Gerçekten de, kemerlerinde el bombası asılı, keleşli bir gurup geldi.
Bize baktılar, selam verdiler, durmayıp devam ettiler.
Gözlerimiz, av tüfeği ile kayadan inen Apo'ya takıldı:
- Adamlar silah yüklü, o tüfekle ne yapacaktın?
Apo, soruya bozuldu:
-Benimki saçma atar. Tetiği çeker gerisine karışmam
Apo, böylesine yiğit bir Kürt'tü.
Bizi sağ salim köye getirdi.
Apo, geçen gün telefonla aradı:
-Abey, Şenoba neden ilçe olmuyor, diye sordu.
Müracaat ettiniz mi, diye sordum.
-Abey, ettik elbet. Hem Başbakan'a hem de İçişleri Bakanlığına ilettik.
Şenoba'da her ailenin en az üç şehidi vardır.
Apo'nun ailesinin şehit sayısı 34.
Sadece bu açıdan dahi ilçe olmayı hak ediyor.

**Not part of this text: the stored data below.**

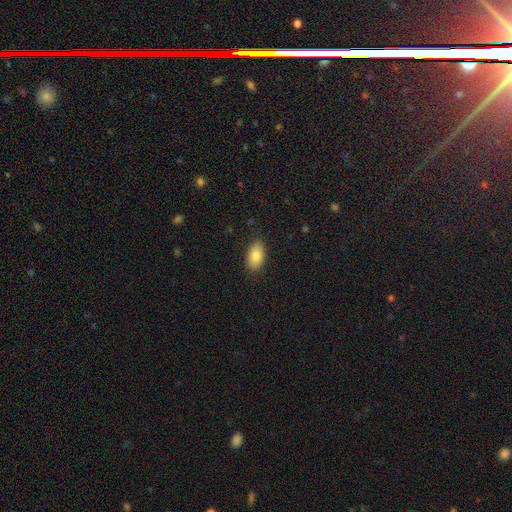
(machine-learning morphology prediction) smooth_or_featured: smooth (p=0.84) [alt: featured or disk p=0.09]
how_rounded: in between (p=0.93) [alt: round p=0.05]
merging: none (p=0.86) [alt: minor disturbance p=0.11]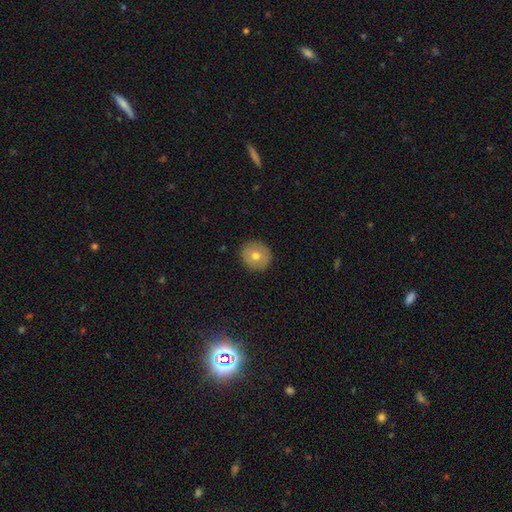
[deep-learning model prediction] This appears to be a smooth galaxy with no disk features (68%) that is round (93%). Merging: none (91%).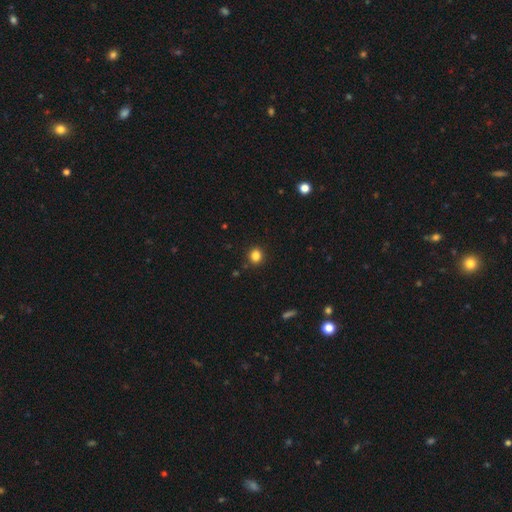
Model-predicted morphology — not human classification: Smooth or featured? smooth (84%)
How rounded? round (79%)
Merging? none (90%)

Şenoba ilçe olursa, belde halkı resmi işleri için Uludere ve Şırnak'a gitmek zorunda kalmayacak.
Çünkü PKK'nın en çok istediği, Hazım Babat, Abdullah Benek Turan Babat, Alihan Babat, İbrahim Kara gibi kahramanları pusuya düşürmek.
Çünkü Şenobalılar PKK'lıların hedef listesinde.

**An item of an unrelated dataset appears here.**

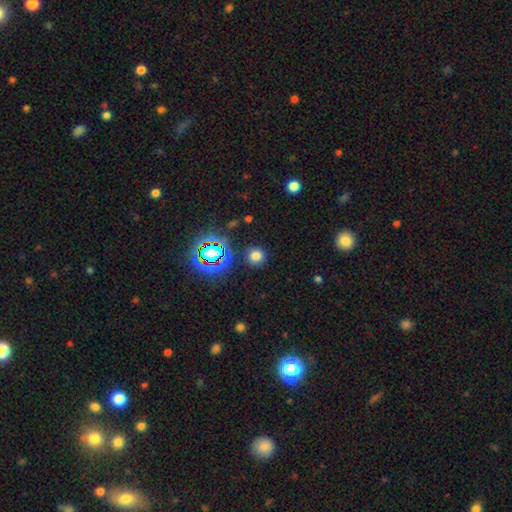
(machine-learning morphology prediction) type=smooth (72%); roundness=round (92%); merging=none (88%).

Şırnak ve Uludere'ye her gidiş gelişleri ciddi sorunlar yaratıyor.
Dilerim, yetkililer Şenoba Köyü muhtarı Abdullah Benek'in sözlerini duyarlar.
Ve nüfus olarak da ilçe olmayı hak eden Şenoba'yı ilçe statüsüne kavuşturarak, belde halkını PKK zulmünden ve pusularından korurlar.